The Navy’s maintenance of “no-fly” zones over Iraq, launch of Tomahawk strikes against military targets in and around Baghdad during 1993, and fleet movements in 1994 moderated the dictator’s behavior, if only temporarily. The Navy worked in the postwar period to assure the friendly nations in the gulf region of U.S. constancy through multinational exercises and training missions.
The naval service took steps to improve its capability in the region and its contribution to CENTCOM. In 1992 and 1993, the Navy agreed to the establishment of Commander NAVCENT as a permanent billet headed by a three-star admiral and the maintenance ashore in Bahrain of his headquarters.
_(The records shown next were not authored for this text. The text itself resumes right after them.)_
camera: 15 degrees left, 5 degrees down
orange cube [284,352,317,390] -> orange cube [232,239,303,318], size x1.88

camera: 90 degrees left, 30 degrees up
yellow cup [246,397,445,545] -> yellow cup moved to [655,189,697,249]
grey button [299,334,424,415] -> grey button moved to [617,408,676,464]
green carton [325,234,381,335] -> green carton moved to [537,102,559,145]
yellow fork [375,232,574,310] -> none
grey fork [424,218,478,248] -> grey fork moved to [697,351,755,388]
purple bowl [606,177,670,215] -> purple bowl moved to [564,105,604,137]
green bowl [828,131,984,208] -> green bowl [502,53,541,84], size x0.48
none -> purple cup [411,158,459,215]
Vice Admiral John Scott Redd, who led NAVCENT during 1994, later stated the obvious when he remarked that “if it looks like a fleet, acts like a fleet, and operates like a fleet, it’s a fleet!”7 Finally, on 1 July 1995, the Navy agreed and stood up the U.S. Fifth Fleet as CENTCOM’s dedicated naval combat force.
The Navy also worked to incorporate the lessons of Desert Storm in joint-service operations. The fleet improved many of its communications and data-link systems, its adaptation to the air tasking order, the development of common missiles and other ordnance, and the equipping of its helicopters with better weapons and targeting devices, as well as significantly upgrading its mine-hunting ships and aircraft.
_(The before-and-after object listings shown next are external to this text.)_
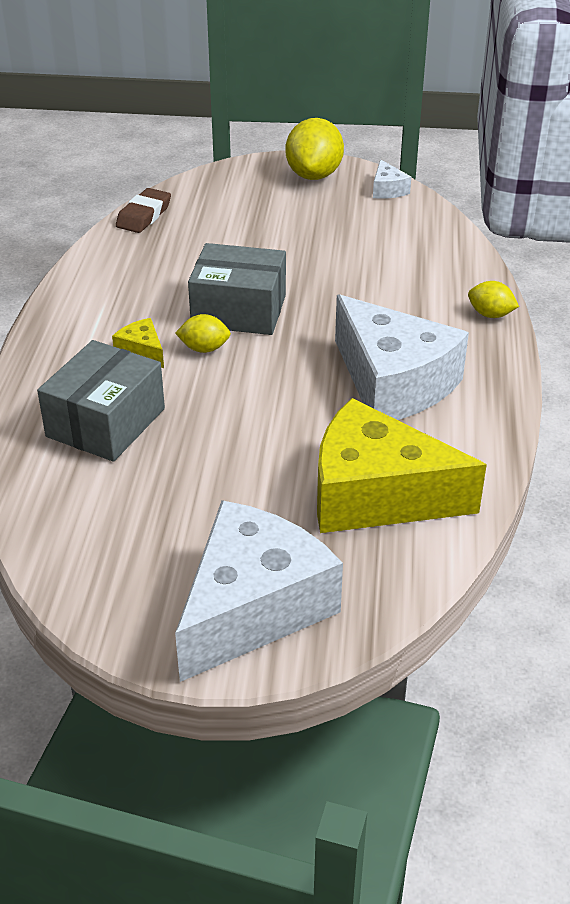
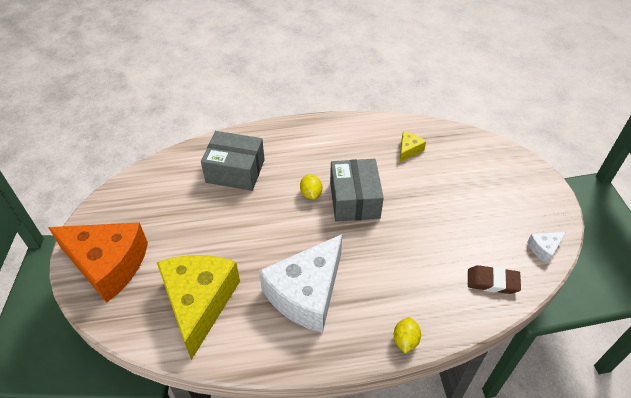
camera: 75 degrees right, 10 degrees up
yellow cheese [112,318,164,368] -> yellow cheese moved to [400,132,426,162]
brown eraser [116,188,171,233] -> brown eraser moved to [468,265,521,294]
white cheese [175,500,343,682] -> orange cheese [48,222,148,303]
yellow lemon [286,118,344,180] -> none

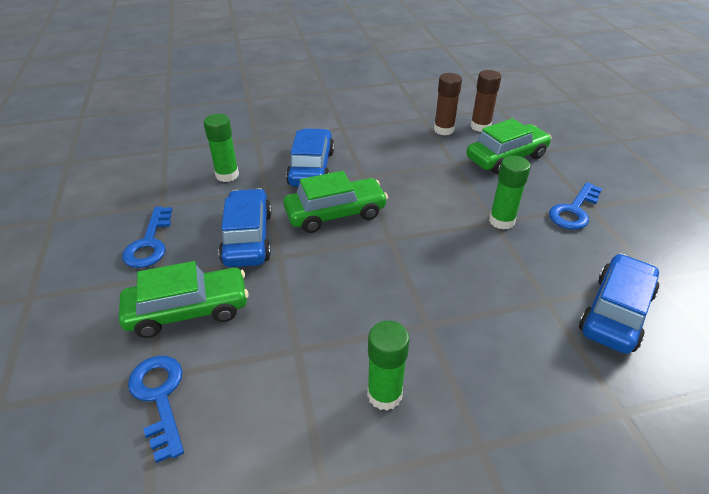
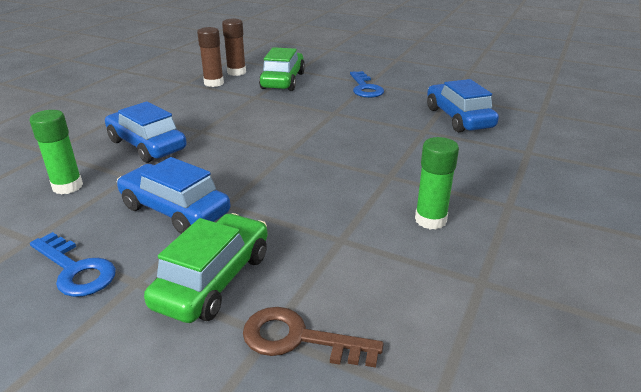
camera: 50 degrees left, 10 degrees down
blue key [128,356,184,463] -> brown key [243,307,383,368]
green car [283,171,388,233] -> none
green glue stick [489,156,531,230] -> none

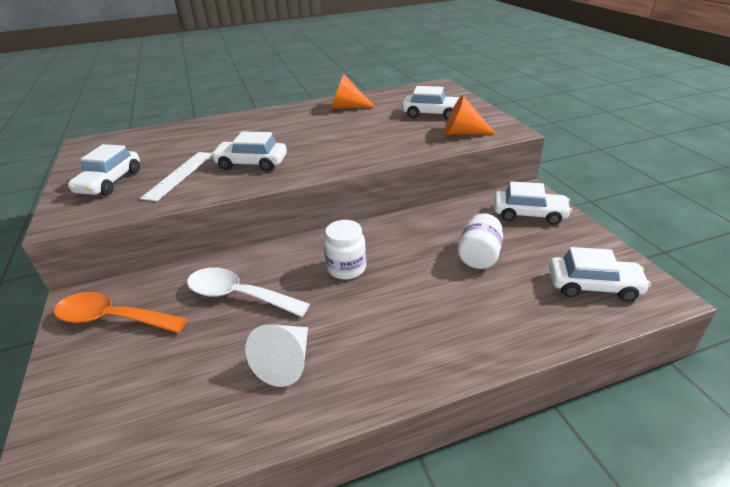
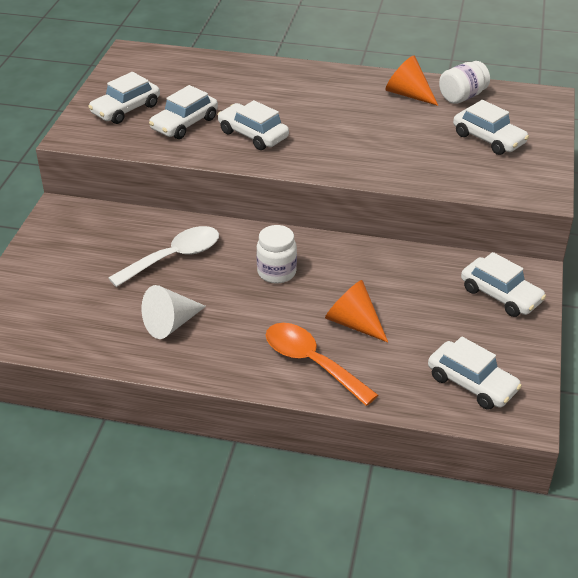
camera: 30 degrees right, 5 degrees up
orange spoon [54,292,188,333] -> orange spoon moved to [266,323,378,406]
white ruler [140,152,211,201] -> white car [149,85,218,139]
white spoon [187,267,310,317] -> white spoon turned 90 degrees clockwise [108,226,219,287]
orange cone [444,95,496,135] -> orange cone moved to [325,280,388,342]
white jar [457,213,503,269] -> white jar moved to [439,61,490,104]

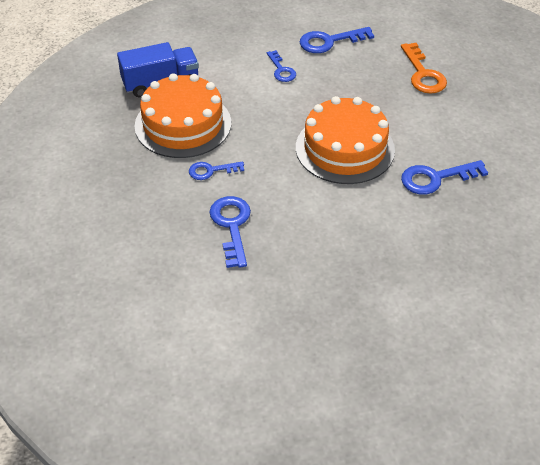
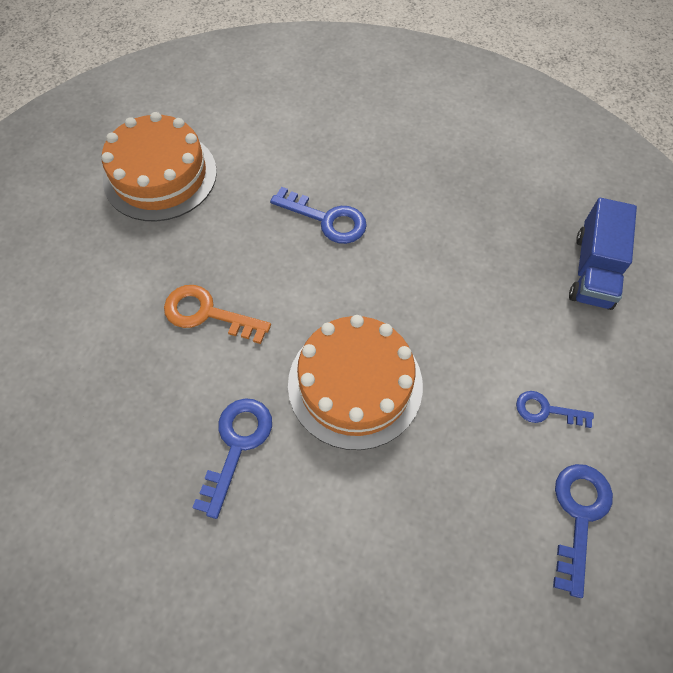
camera: 125 degrees right, 15 degrees up
orange cake [135,73,231,158] -> orange cake moved to [102,112,217,221]
blue key [189,161,244,180] -> none
orange key [401,43,447,94] -> orange key moved to [164,285,271,344]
At the strategic level, the Persian Gulf War inspired the Navy to strengthen its evolution from the global Cold War to a new era of regional conflict in which non-Soviet nations and navies likely would be the adversaries. The Navy’s 1992 white paper From the Sea announced this new strategic approach; it was refined two years later with Forward . . . From the Sea. Both guiding documents incorporated the experience of the Gulf War. They called for the employment of sea-based “power projection” forces to influence multinational and joint-service campaigns ashore. Hence, the Persian Gulf War truly marked a milestone in the modern history of the U.S. Navy.
1. John LaPlante interview with Marolda and Schneller, tape 3, side 2, in Edward J. Marolda and Robert J. Schneller Jr., Shield and Sword: The United States Navy and the Persian Gulf War (Annapolis, MD: Naval Institute Press, 2001), 31.
2. John F. Lehman Jr., Command of the Seas (New York: Charles Scribner’s Sons, 1988), 395.
3. IMEFB, 19 March 1991, as related in Shield and Sword, 273.
4. Stanley R. Arthur interview with Marolda in The Oral History of Adm. Stanley R. Arthur, USN (Ret.) (Annapolis, MD: U.S. Naval Institute, 2016), 515.
5. Letter, ADM Henry H. Mauz Jr., USN (Ret.) to Marolda, 12 June 1996, as related in Shield and Sword, 114.
6. Gen H. Norman Schwarzkopf Jr., USA (Ret.), It Doesn’t Take a Hero (New York: Bantam Books, 1992), 437.
7. Quoted in Jeffrey H. Thomas, “The Fifth Fleet Stands Again,” in Pull Together (publication of the Naval Historical Foundation), Spring/Summer 1997, 9.